--- Provided material ---
= = = = = = =

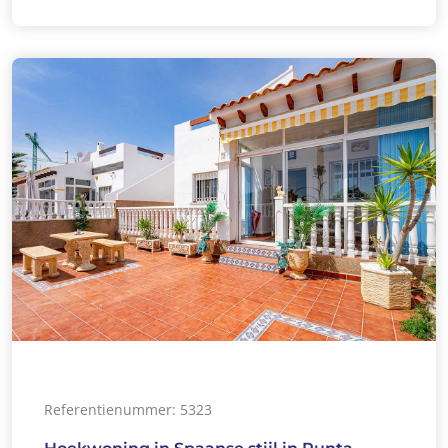
Referentienummer: 5323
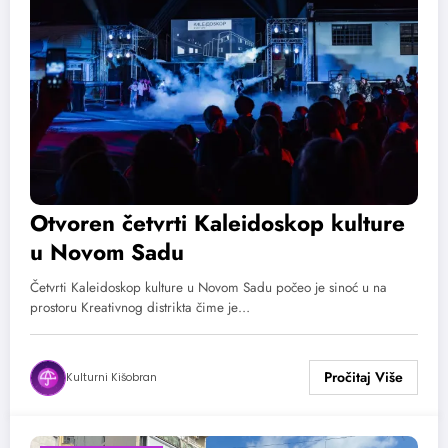
Otvoren četvrti Kaleidoskop kulture
u Novom Sadu
Četvrti Kaleidoskop kulture u Novom Sadu počeo je sinoć u na
prostoru Kreativnog distrikta čime je…
Kulturni Kišobran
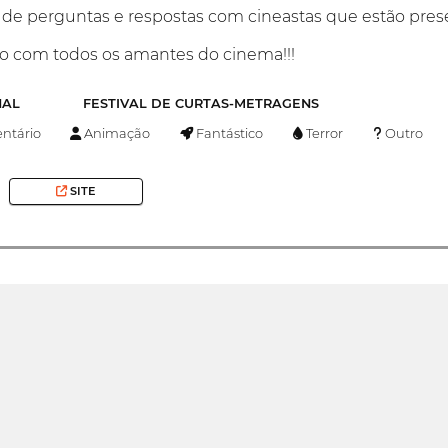
e perguntas e respostas com cineastas que estão presen
o com todos os amantes do cinema!!!
NAL
FESTIVAL DE CURTAS-METRAGENS
tário
Animação
Fantástico
Terror
Outro
SITE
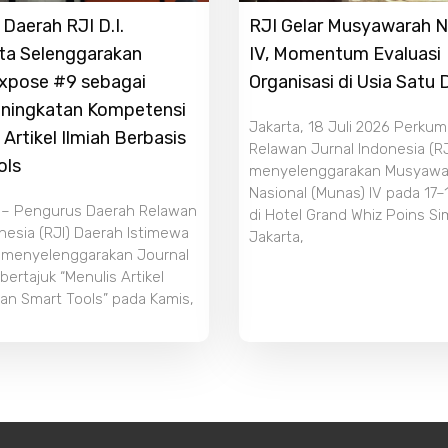
Daerah RJI D.I.
RJI Gelar Musyawarah N
ta Selenggarakan
IV, Momentum Evaluasi
Expose #9 sebagai
Organisasi di Usia Satu
ningkatan Kompetensi
Jakarta, 18 Juli 2026 Perku
 Artikel Ilmiah Berbasis
Relawan Jurnal Indonesia (RJ
ols
menyelenggarakan Musyawa
Nasional (Munas) IV pada 17–
 – Pengurus Daerah Relawan
di Hotel Grand Whiz Poins S
nesia (RJI) Daerah Istimewa
Jakarta,
 menyelenggarakan Journal
ertajuk “Menulis Artikel
an Smart Tools” pada Kamis,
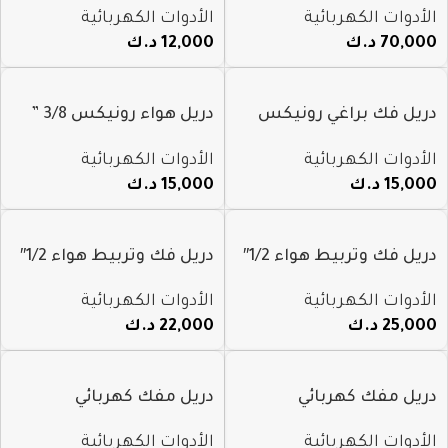
الأدوات الكهربائية
الأدوات الكهربائية
70,000
د.ك
12,000
د.ك
دريل فك براغي رونيكس
دريل هواء رونيكس 3/8 ”
شحن 3/8 ” موديل 1402
موديل Ra-1401
الأدوات الكهربائية
الأدوات الكهربائية
15,000
د.ك
15,000
د.ك
دريل فك وتربيط هواء 1/2″
دريل فك وتربيط هواء 1/2″
رونيكس 1150nm
رونيكس 900nm
الأدوات الكهربائية
الأدوات الكهربائية
25,000
د.ك
22,000
د.ك
دريل مفك كهربائي
دريل مفك كهربائي
رونيكس 600 واط 500nm
رونيكس 900 واط 350nm
الأدوات الكهربائية
الأدوات الكهربائية
ن 2036
ن 2035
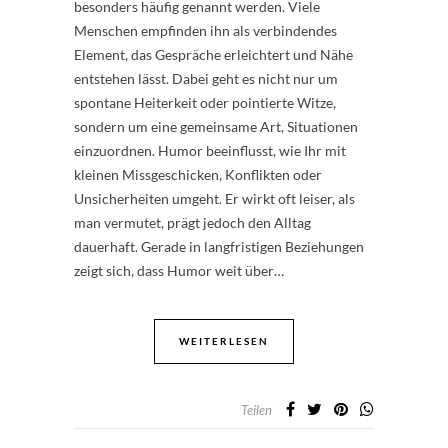
besonders häufig genannt werden. Viele
Menschen empfinden ihn als verbindendes
Element, das Gespräche erleichtert und Nähe
entstehen lässt. Dabei geht es nicht nur um
spontane Heiterkeit oder pointierte Witze,
sondern um eine gemeinsame Art, Situationen
einzuordnen. Humor beeinflusst, wie Ihr mit
kleinen Missgeschicken, Konflikten oder
Unsicherheiten umgeht. Er wirkt oft leiser, als
man vermutet, prägt jedoch den Alltag
dauerhaft. Gerade in langfristigen Beziehungen
zeigt sich, dass Humor weit über…
WEITERLESEN
Teilen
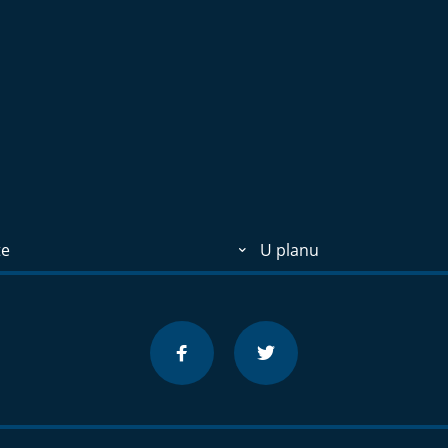
te
U planu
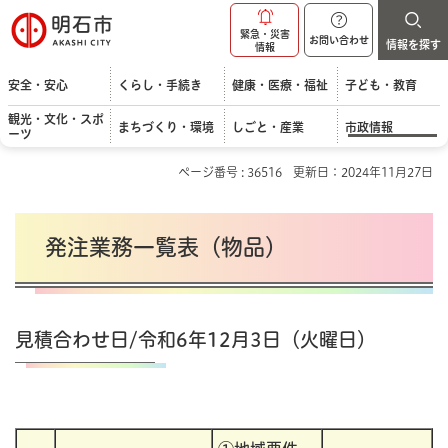
明石市
緊急・災害
お問い合わせ
情報を探す
情報
安全・安心
くらし・手続き
健康・医療・福祉
子ども・教育
観光・文化・スポ
まちづくり・環境
しごと・産業
市政情報
ーツ
ページ番号 : 36516
更新日：2024年11月27日
発注業務一覧表（物品）
見積合わせ日/令和6年12月3日（火曜日）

= = = = = = =

--- Assigned task ---
Return every line of text from the records above, unchanged and in the same order, and leave the pictures out.

--- Response for this exercise ---
Referentienummer: 5323
Otvoren četvrti Kaleidoskop kulture
u Novom Sadu
Četvrti Kaleidoskop kulture u Novom Sadu počeo je sinoć u na
prostoru Kreativnog distrikta čime je…
Kulturni Kišobran
e perguntas e respostas com cineastas que estão presen
o com todos os amantes do cinema!!!
NAL
FESTIVAL DE CURTAS-METRAGENS
tário
Animação
Fantástico
Terror
Outro
SITE
Daerah RJI D.I.
RJI Gelar Musyawarah N
ta Selenggarakan
IV, Momentum Evaluasi
Expose #9 sebagai
Organisasi di Usia Satu
ningkatan Kompetensi
Jakarta, 18 Juli 2026 Perku
 Artikel Ilmiah Berbasis
Relawan Jurnal Indonesia (RJ
ols
menyelenggarakan Musyawa
Nasional (Munas) IV pada 17–
 – Pengurus Daerah Relawan
di Hotel Grand Whiz Poins S
nesia (RJI) Daerah Istimewa
Jakarta,
 menyelenggarakan Journal
ertajuk “Menulis Artikel
an Smart Tools” pada Kamis,
الأدوات الكهربائية
الأدوات الكهربائية
70,000
د.ك
12,000
د.ك
دريل فك براغي رونيكس
دريل هواء رونيكس 3/8 ”
شحن 3/8 ” موديل 1402
موديل Ra-1401
الأدوات الكهربائية
الأدوات الكهربائية
15,000
د.ك
15,000
د.ك
دريل فك وتربيط هواء 1/2″
دريل فك وتربيط هواء 1/2″
رونيكس 1150nm
رونيكس 900nm
الأدوات الكهربائية
الأدوات الكهربائية
25,000
د.ك
22,000
د.ك
دريل مفك كهربائي
دريل مفك كهربائي
رونيكس 600 واط 500nm
رونيكس 900 واط 350nm
الأدوات الكهربائية
الأدوات الكهربائية
ن 2036
ن 2035
besonders häufig genannt werden. Viele
Menschen empfinden ihn als verbindendes
Element, das Gespräche erleichtert und Nähe
entstehen lässt. Dabei geht es nicht nur um
spontane Heiterkeit oder pointierte Witze,
sondern um eine gemeinsame Art, Situationen
einzuordnen. Humor beeinflusst, wie Ihr mit
kleinen Missgeschicken, Konflikten oder
Unsicherheiten umgeht. Er wirkt oft leiser, als
man vermutet, prägt jedoch den Alltag
dauerhaft. Gerade in langfristigen Beziehungen
zeigt sich, dass Humor weit über…
WEITERLESEN
Teilen
te
U planu
明石市
緊急・災害
お問い合わせ
情報を探す
情報
安全・安心
くらし・手続き
健康・医療・福祉
子ども・教育
観光・文化・スポ
まちづくり・環境
しごと・産業
市政情報
ーツ
ページ番号 : 36516
更新日：2024年11月27日
発注業務一覧表（物品）
見積合わせ日/令和6年12月3日（火曜日）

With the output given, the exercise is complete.